Anyway, on to other backup tools. I'm still looking for some combination of tools that will allow me to reliably back up the file systems on whole partitions and reliably shuffle and restore them. This does not seem like it is too much to ask for.

The following started out as a comment on the previous blog entry but I'm promoting it to a post here.

I wanted to look into some tools that would support ext 4. Partclone looked like it would do the right thing, but the docs were a little too short on examples for me to understand easily. Clonezilla seems to be a curses-based interface to drive these tools, so I decided to try that.

Clonezilla from the PartedMagic 6.5 ISO seems to work to do the backup of a partition, and it is really fast (under 20 minutes as opposed to seven hours with Paragon), albeit awkward (it seems like it keeps trying to mount my backup USB drive, after which I can't unmount it and the program won't allow me to use it as a destination. I"m sure there must be a way, but I haven't figured it out yet).

However, I just ran an experiment to try to restore a partition and the results were ugly. If you want to restore to a partition with a different number, for example sda2 instead of sda5, you can't do it directly. It fails without an error per se, but does point you at the FAQ. There is a workaround where you can change the partition number as it is encoded in multiple filenames inside the actual backup, which makes me want to scream. There's a workaround involving creating multiple symbolic links, but when I read it, my monocle fell out in horror and I can't bring myself to describe how stupid and ugly it is.

But there is a bigger problem: you can't restore to a smaller partition. So I backed up a 450-GiB partition, and only 60 GiB were used by the file system. The compressed image was about 18 GiB. I wanted to restore this to a 125 GiB partition, which ought to have plenty of room to hold the contents of the file system I'm copying, but apparently that's not allowed. In this case I want to do this as a test, but it seems like migrating to a smaller hard drive is a pretty ordinary real-world scenario. For example, wouldn't it be nice if I could use a partition image to take a file system from a hard drive to an SSD?

But the partclone format seems to store only used blocks, and it seems to be unable to rearrange them into an unfragmented file system upon restore, so it insists on having the same 450-GiB partition (or larger) on the destination drive.

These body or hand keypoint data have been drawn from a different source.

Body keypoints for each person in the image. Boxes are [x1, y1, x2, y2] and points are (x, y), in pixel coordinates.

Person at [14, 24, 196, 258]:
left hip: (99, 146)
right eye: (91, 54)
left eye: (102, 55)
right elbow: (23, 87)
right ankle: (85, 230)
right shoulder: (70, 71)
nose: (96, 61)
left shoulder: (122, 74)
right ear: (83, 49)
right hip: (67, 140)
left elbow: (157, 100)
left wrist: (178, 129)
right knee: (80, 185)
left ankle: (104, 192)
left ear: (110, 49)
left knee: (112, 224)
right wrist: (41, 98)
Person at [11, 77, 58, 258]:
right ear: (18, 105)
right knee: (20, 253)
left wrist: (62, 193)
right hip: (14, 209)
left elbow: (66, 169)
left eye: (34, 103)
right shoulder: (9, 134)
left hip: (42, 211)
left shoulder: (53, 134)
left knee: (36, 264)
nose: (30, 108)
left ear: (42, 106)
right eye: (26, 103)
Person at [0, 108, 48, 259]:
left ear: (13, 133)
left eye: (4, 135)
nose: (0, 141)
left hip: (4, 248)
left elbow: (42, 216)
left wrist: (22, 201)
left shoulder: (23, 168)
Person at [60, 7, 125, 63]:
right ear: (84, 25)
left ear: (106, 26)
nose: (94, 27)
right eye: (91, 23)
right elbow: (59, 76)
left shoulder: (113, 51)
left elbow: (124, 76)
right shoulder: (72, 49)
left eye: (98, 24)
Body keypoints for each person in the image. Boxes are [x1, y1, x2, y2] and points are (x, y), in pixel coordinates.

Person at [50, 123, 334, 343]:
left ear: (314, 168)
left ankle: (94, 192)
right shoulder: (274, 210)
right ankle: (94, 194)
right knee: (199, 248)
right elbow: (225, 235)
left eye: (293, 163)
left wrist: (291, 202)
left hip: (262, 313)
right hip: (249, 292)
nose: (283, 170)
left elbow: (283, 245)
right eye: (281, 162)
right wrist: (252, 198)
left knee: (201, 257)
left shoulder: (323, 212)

And finally, apparently you can't dig into a backup image to view the hierarchy or pull out one file or directory. This is something Paragon's tools give you (although that was pretty much the only part of performing a restore that I could get working). I could perhaps live with that although it does make it very inconvenient and time-consuming to rescue a single file, something I could easily do with Retrospect on the Mac almost 20 years ago. Meanwhile, we have sparse image support and a better disk utility that comes standard with Mac OS X, one which makes all this seem pretty horrifically primitive.

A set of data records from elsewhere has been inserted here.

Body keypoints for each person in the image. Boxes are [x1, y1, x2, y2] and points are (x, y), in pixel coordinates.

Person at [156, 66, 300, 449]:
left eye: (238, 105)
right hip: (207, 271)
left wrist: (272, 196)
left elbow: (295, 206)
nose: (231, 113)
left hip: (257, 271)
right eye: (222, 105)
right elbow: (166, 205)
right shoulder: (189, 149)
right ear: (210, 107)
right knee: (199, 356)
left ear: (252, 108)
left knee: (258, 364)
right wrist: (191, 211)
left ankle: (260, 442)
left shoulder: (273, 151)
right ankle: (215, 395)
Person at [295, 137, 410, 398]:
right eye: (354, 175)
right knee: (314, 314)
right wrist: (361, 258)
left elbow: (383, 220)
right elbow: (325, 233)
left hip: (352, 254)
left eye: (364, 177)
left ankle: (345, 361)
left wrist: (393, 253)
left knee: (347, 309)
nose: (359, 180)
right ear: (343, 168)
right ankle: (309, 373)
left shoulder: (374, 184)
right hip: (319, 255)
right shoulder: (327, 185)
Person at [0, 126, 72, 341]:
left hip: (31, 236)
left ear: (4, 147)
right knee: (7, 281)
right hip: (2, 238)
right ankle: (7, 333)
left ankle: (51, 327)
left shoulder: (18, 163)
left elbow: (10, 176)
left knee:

Maybe I'll have to stick to grsync, but I was hoping to use this tool not just on this server, but on my Windows laptop which is multiple-boot, with Windows 7 and two versions of Ubuntu, and which I would like to rearrange to recover some disk space (hence the desire to restore to a partition that isn't the same number I backed up from). Why is this so hard?

1 comment:

Paul R. Potts said...

Gparted has been an extremely reliable and steadfast friend through this. It scared the crap out of me tonight, though -- I left it completing a lengthy resize and move operation on multiple partitions, a series of five steps. It apparently quit after step 3. No error message, no nothing, just closed up the GUI. On the plus side, it appeared to complete the 3rd step successfully and didn't appear to actually corrupt anything, as it might of if it had failed halfway through a partition move or resize.